Appointed Chairman of the National Endowment for the Arts in 2003, Gioia took his own advice and developed several successful programs to bring literature out of the professional coterie and into the public auditorium, sponsoring performances of Shakespeare across the country and organizing the enduring Poetry Out Loud youth poetry recitation contests.
Since resigning his post, Gioia has allowed the Catholicism that always informed his poems to become a more obviously public concern, as he seeks to promote a renewal of the long fruitful engagement of Catholicism and the arts, for the sake of both.
All four of Gioia’s books of poetry have been built out of unions such as these. Counterpointing meditative lyrics with songs from his own operas, accomplished tales in verse, prayers and didactic satires, dramatic monologues, and metrically skillful translations of great modern European poets, his books seem each to exhaust the toolbox of poetry by drawing old and new things into kinship.
Gioia’s lines are often memorable to the point of being haunting; they are measured with a mastery that few in our day could match. The poems themselves tend to be rich and reward reflection, but their attention to reconciling high art sophistication with a popular love of beautiful song and resonant rhetoric does set a limit to their depth. They demand study but do not require annotation.
Gioia’s metaphorical yokings invite comparison with Auden and Eliot. Like them, he has parleyed poetic achievement and a genius for connecting art with the broader culture into a role as public intellectual and man of letters. But, in contrast with theirs, his criticism is tightly focused on revaluations of established poets and the discovery of new voices; only in the service of such evaluation does it stray beyond the strictly literary. One can, in consequence, trust his reviewing as a reliable guide to whom one should read. But his critical restraint and integrity suggest something more: for all his success as an essayist, arts advocate, and provocateur, Gioia trusts that the final evaluation of his career will be based on the quality of the poetry he has written.
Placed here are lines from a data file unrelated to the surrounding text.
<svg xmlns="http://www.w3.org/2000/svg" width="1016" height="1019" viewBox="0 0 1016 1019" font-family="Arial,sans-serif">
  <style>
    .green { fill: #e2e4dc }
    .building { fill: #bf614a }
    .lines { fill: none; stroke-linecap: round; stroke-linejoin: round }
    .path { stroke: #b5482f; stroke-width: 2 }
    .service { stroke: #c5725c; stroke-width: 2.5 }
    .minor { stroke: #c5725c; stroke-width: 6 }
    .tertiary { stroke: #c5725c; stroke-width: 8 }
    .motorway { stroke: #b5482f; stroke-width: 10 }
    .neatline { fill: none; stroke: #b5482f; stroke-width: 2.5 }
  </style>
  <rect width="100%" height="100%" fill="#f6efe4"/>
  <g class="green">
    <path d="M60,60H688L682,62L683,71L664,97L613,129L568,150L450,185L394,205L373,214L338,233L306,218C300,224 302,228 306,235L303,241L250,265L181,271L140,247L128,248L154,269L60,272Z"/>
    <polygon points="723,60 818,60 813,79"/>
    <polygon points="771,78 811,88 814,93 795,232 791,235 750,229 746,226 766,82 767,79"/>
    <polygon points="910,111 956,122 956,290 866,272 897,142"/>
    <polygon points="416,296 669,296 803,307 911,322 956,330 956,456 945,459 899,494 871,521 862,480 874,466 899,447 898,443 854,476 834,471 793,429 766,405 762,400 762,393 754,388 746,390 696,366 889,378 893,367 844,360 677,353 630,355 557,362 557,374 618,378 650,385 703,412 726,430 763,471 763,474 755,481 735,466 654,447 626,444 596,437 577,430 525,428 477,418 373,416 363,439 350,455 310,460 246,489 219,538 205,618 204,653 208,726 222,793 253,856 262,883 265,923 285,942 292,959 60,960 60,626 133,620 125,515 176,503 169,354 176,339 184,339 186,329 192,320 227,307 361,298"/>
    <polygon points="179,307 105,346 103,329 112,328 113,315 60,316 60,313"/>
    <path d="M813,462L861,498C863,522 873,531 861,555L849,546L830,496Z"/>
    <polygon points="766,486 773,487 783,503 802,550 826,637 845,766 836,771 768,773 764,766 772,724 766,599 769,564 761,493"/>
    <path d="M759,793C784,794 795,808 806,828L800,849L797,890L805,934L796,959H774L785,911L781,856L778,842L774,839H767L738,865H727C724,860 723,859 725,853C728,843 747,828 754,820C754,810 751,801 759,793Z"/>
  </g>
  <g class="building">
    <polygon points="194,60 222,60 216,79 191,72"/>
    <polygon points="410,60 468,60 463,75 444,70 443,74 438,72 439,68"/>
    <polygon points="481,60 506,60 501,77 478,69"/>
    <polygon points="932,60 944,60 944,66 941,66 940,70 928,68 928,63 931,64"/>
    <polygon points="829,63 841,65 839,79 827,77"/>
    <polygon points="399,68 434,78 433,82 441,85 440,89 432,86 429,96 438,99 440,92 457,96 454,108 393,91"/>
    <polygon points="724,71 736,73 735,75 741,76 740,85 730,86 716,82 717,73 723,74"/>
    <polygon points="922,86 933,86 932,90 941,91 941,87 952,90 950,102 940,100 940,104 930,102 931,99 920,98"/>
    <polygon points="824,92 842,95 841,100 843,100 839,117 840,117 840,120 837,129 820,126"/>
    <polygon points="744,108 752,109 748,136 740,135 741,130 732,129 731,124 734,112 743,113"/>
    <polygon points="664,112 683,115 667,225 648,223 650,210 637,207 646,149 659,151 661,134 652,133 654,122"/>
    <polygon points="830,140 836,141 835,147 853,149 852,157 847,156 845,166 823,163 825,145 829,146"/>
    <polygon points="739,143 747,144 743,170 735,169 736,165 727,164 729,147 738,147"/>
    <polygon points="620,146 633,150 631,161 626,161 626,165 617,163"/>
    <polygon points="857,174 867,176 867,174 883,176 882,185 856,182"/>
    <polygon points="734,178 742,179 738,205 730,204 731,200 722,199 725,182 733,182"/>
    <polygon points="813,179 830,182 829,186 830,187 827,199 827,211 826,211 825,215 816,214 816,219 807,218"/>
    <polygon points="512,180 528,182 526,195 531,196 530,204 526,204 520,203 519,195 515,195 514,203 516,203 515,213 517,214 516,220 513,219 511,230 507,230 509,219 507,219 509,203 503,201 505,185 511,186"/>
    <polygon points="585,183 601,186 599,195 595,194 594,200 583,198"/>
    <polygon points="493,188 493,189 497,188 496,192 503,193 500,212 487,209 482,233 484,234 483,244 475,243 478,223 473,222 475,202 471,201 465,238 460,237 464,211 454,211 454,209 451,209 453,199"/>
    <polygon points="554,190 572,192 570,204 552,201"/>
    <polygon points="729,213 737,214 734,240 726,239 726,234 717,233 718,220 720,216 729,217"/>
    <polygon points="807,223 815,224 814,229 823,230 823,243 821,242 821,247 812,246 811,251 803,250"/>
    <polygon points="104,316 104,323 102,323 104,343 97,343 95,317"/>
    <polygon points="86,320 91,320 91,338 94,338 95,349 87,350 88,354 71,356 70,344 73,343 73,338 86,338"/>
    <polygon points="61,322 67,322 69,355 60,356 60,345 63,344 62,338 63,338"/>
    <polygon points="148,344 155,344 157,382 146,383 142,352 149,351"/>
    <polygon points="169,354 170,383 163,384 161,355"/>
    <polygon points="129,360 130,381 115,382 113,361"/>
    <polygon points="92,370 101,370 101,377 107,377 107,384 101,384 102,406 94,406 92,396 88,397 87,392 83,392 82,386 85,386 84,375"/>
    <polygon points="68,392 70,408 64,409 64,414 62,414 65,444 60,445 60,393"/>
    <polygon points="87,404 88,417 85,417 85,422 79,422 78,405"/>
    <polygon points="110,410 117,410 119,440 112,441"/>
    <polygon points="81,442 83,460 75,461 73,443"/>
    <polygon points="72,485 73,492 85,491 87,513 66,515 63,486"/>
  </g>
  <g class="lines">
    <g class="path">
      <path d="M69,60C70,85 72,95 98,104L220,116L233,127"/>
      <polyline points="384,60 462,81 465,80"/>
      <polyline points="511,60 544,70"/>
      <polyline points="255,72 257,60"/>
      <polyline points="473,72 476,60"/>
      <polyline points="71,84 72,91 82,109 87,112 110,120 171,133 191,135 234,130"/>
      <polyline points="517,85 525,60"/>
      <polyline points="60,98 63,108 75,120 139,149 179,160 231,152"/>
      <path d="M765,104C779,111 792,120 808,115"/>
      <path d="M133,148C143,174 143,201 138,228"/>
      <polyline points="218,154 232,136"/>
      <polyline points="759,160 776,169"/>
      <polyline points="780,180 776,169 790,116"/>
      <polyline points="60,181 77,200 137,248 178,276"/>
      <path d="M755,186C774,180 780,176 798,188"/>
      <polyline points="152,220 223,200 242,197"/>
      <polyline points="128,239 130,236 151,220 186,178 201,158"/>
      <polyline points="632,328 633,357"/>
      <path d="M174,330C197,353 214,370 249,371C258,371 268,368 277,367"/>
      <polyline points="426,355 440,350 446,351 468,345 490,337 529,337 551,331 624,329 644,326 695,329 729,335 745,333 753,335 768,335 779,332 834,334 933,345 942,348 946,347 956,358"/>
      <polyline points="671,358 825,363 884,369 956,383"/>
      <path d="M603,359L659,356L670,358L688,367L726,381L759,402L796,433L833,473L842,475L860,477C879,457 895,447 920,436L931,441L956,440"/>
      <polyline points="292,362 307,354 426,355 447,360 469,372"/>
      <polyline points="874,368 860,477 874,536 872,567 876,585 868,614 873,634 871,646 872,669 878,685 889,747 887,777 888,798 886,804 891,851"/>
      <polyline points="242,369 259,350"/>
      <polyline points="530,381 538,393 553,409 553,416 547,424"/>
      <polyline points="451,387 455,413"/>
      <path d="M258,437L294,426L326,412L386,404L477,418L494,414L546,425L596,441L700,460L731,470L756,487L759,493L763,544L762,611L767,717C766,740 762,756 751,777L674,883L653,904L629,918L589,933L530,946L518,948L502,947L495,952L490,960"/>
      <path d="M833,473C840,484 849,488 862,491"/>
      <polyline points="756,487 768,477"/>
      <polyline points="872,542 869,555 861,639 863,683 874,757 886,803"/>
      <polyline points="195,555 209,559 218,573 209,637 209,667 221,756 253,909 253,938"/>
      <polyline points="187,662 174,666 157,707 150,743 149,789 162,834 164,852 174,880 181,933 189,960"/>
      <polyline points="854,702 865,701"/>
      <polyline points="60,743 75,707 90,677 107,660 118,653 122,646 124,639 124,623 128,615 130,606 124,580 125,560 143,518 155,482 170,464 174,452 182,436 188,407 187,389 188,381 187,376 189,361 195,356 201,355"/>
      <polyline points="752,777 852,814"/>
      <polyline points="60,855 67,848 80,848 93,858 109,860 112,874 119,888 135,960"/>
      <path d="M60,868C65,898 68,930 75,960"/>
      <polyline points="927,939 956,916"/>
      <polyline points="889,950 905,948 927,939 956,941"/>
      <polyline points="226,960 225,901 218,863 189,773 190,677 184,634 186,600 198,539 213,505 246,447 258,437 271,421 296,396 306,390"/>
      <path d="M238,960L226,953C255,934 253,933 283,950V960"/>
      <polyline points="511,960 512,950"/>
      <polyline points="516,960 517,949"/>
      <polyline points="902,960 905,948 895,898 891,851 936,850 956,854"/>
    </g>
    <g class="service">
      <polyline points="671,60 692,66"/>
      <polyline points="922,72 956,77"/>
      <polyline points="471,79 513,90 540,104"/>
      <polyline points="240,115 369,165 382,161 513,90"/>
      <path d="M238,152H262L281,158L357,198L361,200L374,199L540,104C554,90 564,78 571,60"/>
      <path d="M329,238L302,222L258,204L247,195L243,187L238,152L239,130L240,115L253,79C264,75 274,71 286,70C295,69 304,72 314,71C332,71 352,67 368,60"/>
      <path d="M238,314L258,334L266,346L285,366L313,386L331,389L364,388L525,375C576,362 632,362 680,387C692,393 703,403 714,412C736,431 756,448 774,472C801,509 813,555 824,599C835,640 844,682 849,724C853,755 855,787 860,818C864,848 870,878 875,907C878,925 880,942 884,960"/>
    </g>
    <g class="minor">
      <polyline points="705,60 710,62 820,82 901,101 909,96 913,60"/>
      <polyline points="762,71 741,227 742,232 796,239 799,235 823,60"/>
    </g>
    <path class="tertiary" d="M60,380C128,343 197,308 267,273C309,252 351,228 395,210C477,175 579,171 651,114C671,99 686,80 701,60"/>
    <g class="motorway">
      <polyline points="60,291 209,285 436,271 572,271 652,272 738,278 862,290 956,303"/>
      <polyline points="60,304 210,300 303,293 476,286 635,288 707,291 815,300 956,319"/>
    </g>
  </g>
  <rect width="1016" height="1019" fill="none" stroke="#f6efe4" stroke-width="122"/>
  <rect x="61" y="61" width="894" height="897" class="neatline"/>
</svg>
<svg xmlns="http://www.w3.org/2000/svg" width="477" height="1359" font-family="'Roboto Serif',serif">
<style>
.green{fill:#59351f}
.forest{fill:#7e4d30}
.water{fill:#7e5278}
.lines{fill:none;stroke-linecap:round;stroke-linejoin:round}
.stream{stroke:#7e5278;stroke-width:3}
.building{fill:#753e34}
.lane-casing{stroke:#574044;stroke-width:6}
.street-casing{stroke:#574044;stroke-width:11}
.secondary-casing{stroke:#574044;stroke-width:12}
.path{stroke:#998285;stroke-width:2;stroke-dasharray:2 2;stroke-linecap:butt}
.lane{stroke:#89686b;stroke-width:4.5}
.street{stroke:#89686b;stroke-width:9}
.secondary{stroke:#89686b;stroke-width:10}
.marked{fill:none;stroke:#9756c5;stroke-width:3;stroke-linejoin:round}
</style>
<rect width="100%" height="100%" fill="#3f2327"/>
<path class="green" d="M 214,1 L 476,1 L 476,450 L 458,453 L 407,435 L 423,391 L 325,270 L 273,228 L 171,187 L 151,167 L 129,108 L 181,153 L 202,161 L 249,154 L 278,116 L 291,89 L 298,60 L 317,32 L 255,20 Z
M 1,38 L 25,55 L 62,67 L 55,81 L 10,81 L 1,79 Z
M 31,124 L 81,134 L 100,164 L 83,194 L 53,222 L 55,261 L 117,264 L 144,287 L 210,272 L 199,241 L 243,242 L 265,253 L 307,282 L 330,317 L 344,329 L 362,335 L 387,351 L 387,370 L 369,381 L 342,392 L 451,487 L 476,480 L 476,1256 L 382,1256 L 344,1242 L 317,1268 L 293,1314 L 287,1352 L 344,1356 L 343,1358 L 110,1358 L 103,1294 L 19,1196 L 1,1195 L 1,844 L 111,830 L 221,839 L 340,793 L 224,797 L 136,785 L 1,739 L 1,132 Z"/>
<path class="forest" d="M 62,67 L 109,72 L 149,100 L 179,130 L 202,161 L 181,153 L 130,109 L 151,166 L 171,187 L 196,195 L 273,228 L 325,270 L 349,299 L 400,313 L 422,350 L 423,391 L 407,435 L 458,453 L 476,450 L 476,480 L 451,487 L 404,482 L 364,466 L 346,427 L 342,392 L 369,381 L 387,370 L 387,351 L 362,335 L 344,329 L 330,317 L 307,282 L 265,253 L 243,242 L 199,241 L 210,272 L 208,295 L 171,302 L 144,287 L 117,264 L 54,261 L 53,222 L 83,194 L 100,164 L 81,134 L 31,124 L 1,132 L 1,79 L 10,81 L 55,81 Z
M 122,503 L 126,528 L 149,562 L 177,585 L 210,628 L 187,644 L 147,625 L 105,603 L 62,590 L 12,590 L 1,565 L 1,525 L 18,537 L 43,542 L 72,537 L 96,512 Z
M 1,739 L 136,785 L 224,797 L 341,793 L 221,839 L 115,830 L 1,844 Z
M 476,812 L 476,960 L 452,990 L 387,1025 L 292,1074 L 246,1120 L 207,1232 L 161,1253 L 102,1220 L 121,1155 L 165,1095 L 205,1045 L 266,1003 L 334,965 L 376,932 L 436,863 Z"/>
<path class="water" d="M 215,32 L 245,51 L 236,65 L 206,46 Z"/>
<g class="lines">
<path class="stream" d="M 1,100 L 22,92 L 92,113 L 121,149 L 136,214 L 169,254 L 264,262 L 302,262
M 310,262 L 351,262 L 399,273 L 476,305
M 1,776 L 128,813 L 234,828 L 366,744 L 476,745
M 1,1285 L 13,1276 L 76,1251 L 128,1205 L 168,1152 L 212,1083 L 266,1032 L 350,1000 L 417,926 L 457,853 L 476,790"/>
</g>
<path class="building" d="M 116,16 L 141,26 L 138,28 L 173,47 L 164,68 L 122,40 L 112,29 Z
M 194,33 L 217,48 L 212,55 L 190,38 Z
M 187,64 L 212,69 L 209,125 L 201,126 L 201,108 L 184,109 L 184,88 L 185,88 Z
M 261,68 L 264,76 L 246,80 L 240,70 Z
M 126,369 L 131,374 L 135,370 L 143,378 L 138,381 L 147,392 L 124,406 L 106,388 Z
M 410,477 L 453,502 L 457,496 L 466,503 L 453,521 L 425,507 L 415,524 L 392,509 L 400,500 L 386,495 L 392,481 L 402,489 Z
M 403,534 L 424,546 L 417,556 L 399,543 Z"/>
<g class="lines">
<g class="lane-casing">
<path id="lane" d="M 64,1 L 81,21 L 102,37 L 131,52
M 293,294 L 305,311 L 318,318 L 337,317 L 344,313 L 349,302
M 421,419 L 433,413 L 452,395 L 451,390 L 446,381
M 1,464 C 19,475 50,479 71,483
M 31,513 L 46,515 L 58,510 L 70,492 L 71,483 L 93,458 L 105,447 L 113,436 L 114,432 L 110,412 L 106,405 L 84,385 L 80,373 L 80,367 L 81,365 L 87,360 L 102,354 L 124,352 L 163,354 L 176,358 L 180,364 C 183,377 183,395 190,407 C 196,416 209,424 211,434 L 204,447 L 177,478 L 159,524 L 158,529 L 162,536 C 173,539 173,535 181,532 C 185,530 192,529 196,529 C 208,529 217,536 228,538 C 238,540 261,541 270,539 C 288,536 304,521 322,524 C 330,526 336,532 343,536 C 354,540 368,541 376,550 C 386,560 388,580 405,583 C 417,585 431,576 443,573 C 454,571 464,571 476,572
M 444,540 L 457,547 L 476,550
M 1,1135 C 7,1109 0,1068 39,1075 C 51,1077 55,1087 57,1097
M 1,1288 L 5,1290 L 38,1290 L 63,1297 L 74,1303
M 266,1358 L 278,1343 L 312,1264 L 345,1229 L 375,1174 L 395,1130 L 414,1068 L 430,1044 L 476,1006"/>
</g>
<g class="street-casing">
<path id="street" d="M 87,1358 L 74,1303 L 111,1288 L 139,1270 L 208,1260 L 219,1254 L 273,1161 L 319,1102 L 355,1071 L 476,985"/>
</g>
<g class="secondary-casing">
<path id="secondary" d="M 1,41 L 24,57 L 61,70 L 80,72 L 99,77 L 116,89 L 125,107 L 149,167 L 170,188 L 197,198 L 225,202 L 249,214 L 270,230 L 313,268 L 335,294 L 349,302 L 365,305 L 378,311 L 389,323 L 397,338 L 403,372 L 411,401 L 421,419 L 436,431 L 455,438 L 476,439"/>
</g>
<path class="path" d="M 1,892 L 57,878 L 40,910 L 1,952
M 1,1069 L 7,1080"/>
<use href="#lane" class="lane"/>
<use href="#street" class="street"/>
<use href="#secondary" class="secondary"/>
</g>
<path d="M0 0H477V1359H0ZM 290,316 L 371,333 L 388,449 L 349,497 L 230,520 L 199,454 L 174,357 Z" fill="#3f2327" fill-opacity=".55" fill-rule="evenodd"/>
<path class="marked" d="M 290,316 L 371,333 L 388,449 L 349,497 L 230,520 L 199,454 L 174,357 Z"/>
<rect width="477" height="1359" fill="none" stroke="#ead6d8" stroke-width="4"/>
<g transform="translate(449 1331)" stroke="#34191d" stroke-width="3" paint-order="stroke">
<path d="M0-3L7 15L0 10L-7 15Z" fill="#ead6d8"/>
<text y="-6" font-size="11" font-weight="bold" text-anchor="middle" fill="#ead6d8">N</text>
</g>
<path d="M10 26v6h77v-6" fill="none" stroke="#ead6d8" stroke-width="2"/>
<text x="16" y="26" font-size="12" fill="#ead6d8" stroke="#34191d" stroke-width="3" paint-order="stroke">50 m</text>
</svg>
Gioia maintains a website, full of poems, essays, reviews, speeches, and more. Some of his most important essays include “Can Poetry Matter?”; “Fallen Western Star”; and “Disappearing Ink.” His recent “The Catholic Writer Today” appears in First Things. Gioia’s poetry is at its most emotionally powerful in the elegy, as in “Planting a Sequoia”, and at its most intellectually profound in a lyric of meditation like “Words.” It is in his subtle religious poems, however, that his imagistic imagination most richly reveals itself, as is the case in “Prayer.”